Task brief
In your copy, reproduce the entries exactly as they are, minus the images.

Collected data
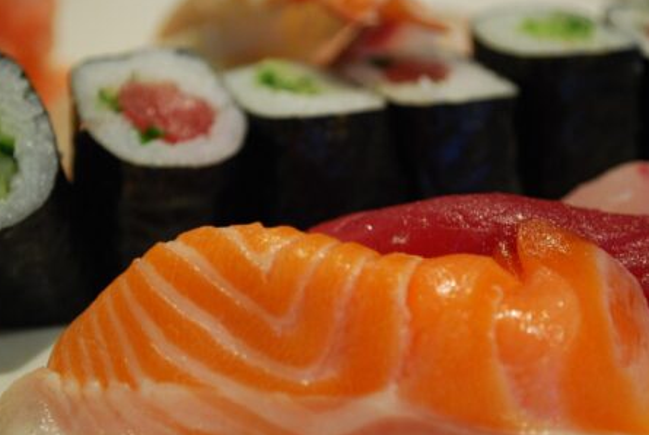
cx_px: 322
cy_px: 218
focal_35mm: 85
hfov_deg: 23.9
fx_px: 1534
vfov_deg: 16.1
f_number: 5.3
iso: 800
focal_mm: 42
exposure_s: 1/20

Written response
cx_px: 322
cy_px: 218
focal_35mm: 85
hfov_deg: 23.9
fx_px: 1534
vfov_deg: 16.1
f_number: 5.3
iso: 800
focal_mm: 42
exposure_s: 1/20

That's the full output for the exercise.